- Excerpt to read
BEGIN

Ana Maria Pacheco is a Brazilian sculptor, painter, and printmaker. Her work is influenced by her Brazilian heritage, drawing on ‘magico-religious’ practices and ‘supernatural’ themes, which she incorporates into unfolding narratives. She often explores the issues of control and the exercise of power, particularly with regards to tensions between the old world of Europe and the new world of her Brazilian birth.
“Transport for London wouldn’t accept this, can you believe it.” Curator, art historian and artist Collin Wiggins, is sitting in conversation with Ana Maria Pacheco, closing a day-long symposium on cross-cultural exchange. “We submitted it a few times. Apparently it’s not appropriate!” He continues.
Collin met Ana back when he ‘used to be an art historian’, as curator at the National Gallery until 2016; and the warmth of their friendship surrounds the subject matter with a humorous glow. The figure in question is a monumental sculpture entitled Dark Night of the Soul, inspired by the work of the 16th century Spanish mystic, Saint John of the Cross.
Ana’s work is given greater gravitas in its exhibitionist context, being exhibited mostly in dimly-lit Cathedrals around the UK. “It reminds me of my time in Brazil, and the processions we made through the dark.” Ana’s life is filled with explicit contradictions. Although she has lived in England since 1973, she was raised in Goias, central Brazil – a “particularly violent area”, where she was educated in fine art, sculpture and music.
“I would like to add to my introduction by saying that, unlike many of today’s speakers, I am no academic.” Her deliciously distinctive accent further emphasises that she comes “from a family of outsiders”, explaining “my parents were very protective of us.” Today, she is best known for her dramatic, larger than life, polychrome wooden sculptures, which she sets free with axes, chisels and chainsaws.
Her approach to health and safety is best summed up by Collin: “obviously the gallery patrol would come around with a little tape measure, pointing out where we could and couldn’t place things… And as soon as they were gone we would move it all back.” Especially given the weight of the sculptures, this act of rebellion served a greater purpose – as key to Ana’s work is the position of the gaze, both of subject and object.
“Yes we would nail it all down though.” She interjects, glancing sideways. “It’s just a piece of wood at the end of the day. If it falls over or gets worn out, I make a new one. The people are much more important.” Proof of this ethos is the fact that unlike many other artists, Ana considers being able to touch the pieces as central to the experience – opening up windows of opportunity inclusive of the visually impaired. As Collin recounts: “it was rather amusing watching one such visitor feel all the way down the torso, and end up delightfully surprised by what she found.” As with their laughter – very little is held back.
For a woman whose work depicts so much darkness, death and violence, her radiant disposition is testiment to the “good fortune in [her] life.” And a “guardian angel” that works overtime. Although you don’t get the impression that it’s a ‘if you don’t laugh, you’ll cry’ situation, it is clear that she counts her blessings amidst the brutality of it all.

END

(Collected data)
BEGIN

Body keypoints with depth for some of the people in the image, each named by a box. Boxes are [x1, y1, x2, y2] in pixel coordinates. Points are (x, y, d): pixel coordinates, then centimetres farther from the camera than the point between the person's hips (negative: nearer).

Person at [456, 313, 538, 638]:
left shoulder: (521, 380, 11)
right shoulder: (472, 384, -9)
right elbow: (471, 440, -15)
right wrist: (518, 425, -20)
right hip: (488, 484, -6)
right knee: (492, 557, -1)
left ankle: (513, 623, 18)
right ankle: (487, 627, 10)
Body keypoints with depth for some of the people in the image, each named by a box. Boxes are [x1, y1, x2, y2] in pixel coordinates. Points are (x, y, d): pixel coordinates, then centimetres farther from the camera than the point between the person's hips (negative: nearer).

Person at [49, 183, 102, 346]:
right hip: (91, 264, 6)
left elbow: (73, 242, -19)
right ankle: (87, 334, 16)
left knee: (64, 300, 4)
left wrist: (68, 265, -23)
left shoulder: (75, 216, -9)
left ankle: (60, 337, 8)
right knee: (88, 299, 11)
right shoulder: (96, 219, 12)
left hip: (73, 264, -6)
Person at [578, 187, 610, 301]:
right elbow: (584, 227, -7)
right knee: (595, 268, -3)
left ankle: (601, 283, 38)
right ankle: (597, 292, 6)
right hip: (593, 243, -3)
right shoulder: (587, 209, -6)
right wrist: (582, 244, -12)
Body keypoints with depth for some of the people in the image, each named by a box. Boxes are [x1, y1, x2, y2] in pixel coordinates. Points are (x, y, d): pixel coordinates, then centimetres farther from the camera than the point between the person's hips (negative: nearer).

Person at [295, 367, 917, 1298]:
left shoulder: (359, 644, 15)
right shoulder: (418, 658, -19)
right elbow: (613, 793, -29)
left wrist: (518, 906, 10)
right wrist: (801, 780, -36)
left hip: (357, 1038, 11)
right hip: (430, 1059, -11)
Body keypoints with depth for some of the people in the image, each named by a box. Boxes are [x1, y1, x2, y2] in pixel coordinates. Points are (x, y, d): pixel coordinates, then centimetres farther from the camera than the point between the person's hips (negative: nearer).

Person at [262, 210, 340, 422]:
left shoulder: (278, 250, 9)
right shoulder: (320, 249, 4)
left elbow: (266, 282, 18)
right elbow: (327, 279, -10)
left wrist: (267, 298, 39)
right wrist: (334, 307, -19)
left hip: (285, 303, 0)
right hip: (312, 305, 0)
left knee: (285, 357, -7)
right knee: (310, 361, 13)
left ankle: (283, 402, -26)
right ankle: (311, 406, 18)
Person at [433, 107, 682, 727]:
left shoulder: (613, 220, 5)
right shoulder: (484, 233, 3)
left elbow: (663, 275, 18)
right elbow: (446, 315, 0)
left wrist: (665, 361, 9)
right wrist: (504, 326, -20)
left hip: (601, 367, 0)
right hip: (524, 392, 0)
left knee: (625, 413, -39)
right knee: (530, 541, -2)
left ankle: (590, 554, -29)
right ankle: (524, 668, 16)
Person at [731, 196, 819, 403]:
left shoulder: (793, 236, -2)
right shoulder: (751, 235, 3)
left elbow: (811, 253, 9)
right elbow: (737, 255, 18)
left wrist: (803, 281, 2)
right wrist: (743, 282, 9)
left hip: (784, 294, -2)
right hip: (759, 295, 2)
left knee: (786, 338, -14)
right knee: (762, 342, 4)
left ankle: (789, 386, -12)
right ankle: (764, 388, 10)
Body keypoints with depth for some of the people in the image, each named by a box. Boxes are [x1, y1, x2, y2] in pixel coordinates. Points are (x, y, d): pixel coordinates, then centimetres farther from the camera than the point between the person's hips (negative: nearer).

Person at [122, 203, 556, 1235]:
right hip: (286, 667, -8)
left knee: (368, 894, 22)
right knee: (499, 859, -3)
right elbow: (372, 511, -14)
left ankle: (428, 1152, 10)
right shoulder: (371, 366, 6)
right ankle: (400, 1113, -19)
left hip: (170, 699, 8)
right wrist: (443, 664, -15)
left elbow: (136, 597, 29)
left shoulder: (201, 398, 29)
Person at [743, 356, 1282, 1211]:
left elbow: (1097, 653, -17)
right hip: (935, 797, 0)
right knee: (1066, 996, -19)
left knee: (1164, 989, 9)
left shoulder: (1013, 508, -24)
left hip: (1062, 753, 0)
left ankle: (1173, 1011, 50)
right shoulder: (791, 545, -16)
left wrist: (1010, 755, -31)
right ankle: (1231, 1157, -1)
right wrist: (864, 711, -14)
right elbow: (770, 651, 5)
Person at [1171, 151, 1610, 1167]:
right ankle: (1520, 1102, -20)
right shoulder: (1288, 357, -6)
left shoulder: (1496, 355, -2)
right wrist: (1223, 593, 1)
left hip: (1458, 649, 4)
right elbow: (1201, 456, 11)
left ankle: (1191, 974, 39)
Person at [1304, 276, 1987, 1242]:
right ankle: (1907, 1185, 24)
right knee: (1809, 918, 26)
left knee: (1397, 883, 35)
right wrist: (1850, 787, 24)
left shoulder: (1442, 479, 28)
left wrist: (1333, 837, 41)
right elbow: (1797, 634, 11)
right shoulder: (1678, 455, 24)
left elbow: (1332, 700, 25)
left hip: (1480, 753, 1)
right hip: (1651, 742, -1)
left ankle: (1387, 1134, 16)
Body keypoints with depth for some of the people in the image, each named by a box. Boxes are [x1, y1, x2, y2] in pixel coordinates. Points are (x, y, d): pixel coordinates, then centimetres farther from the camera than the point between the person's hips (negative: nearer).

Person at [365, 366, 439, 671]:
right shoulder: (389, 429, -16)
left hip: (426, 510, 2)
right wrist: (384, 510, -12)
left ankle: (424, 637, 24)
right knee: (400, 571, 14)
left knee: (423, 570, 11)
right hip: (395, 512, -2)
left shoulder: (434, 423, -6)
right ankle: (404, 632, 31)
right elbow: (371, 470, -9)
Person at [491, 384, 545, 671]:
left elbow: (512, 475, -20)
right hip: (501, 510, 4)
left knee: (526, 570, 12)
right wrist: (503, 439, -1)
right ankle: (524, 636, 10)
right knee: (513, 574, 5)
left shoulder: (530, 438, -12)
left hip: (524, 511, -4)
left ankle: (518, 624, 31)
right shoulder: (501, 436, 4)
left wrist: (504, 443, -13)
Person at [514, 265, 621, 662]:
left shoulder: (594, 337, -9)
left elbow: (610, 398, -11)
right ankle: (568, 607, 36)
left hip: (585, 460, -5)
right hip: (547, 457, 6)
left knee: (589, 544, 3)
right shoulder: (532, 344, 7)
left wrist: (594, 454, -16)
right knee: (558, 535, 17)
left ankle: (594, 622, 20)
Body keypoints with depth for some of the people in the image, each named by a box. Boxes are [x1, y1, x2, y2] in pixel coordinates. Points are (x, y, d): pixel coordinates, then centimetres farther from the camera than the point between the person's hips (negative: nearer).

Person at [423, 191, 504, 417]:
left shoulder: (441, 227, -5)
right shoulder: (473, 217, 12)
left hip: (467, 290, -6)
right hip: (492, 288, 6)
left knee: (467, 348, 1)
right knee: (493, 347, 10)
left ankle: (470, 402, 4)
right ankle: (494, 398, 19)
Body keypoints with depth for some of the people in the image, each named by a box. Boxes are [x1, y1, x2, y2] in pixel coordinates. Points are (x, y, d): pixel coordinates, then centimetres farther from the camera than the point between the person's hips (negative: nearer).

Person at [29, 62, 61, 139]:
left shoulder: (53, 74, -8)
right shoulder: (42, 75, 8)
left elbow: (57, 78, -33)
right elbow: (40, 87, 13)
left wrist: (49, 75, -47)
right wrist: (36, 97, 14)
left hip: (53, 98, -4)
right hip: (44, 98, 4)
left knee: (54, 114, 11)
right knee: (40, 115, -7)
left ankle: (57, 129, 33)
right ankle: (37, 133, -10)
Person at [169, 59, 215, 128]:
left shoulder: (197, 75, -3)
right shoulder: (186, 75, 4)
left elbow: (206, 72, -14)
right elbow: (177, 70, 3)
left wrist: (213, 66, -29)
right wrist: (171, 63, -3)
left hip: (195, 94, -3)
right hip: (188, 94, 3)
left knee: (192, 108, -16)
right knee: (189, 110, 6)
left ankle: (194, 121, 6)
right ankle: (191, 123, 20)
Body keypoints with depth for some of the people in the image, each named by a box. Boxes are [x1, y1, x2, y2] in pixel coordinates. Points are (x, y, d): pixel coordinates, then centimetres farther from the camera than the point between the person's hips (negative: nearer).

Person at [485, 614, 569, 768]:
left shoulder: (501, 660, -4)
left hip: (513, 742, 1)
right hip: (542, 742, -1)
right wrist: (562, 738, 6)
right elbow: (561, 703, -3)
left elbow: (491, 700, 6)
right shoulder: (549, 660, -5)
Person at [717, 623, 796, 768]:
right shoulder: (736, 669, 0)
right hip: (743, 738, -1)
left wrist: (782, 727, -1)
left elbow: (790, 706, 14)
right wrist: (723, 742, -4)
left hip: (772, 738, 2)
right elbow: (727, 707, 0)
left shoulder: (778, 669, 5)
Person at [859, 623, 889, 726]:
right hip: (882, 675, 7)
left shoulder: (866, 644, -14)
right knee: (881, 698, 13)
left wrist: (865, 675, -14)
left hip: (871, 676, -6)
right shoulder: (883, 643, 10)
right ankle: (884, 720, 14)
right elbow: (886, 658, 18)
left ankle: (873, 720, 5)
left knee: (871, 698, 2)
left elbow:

END

- Exercises
- 1) Please give the lines of the records as a numbered list, starting with the line that contains "right shoulder: (501, 436, 4)" and going on through the line that contains "left ankle: (594, 622, 20)", with blank lines left out.
- 2) Carry the article on Ana Maria Pacheco further, picking up after its final sentence.

- Answers to the problems
- 1)
1. right shoulder: (501, 436, 4)
2. left wrist: (504, 443, -13)
3. Person at [514, 265, 621, 662]:
4. left shoulder: (594, 337, -9)
5. left elbow: (610, 398, -11)
6. right ankle: (568, 607, 36)
7. left hip: (585, 460, -5)
8. right hip: (547, 457, 6)
9. left knee: (589, 544, 3)
10. right shoulder: (532, 344, 7)
11. left wrist: (594, 454, -16)
12. right knee: (558, 535, 17)
13. left ankle: (594, 622, 20)

- 2)
This is most evident in the way that she cackles at the series of suffering faces burning in hell, designed by Caspicara with the intent to scare the sinners into submission – “oh so magnificent”, her eyes narrow in glee, “it’s always the devil that gets the best features – look at him!”
By contrast, Ana grew up on a diet featuring the likes of Rembrandt, because “that’s colonialism for you.” Collin ponders whether “people left Brazil for Europe, in order to escape the European influence.” It certainly gave it a more relevant context. Ana’s move to Britain was sponsored by a scholarship from the British Council, and she “wasn’t quite as aware of it at the time, but it was really something back in the day.” Here she was appointed as Head of Fine Art at the Norwich School of Art, where she stayed for 5 years.
This was the launchpad from which her work began its extensive tour of Britain. Among the more well-known titles are: Women’s Images of Men (1980) at the Institute of Contemporary Arts in London; Some Exercise of Power (1991) at the Camden Arts Centre in London and the Museum of Modern Art in Oxford, and The Longest Journey (1994) in the Gas Hall, Birmingham Museums and Art Gallery.
As part of Some Exercise of Power, the nineteen-figure installation Dark Night of the Soul, was the result of her position as Associate Artist at the National Gallery in London from 1997 to 2000. Her brief, had been to produce a work for exhibition, inspired in some way by the National Gallery collection.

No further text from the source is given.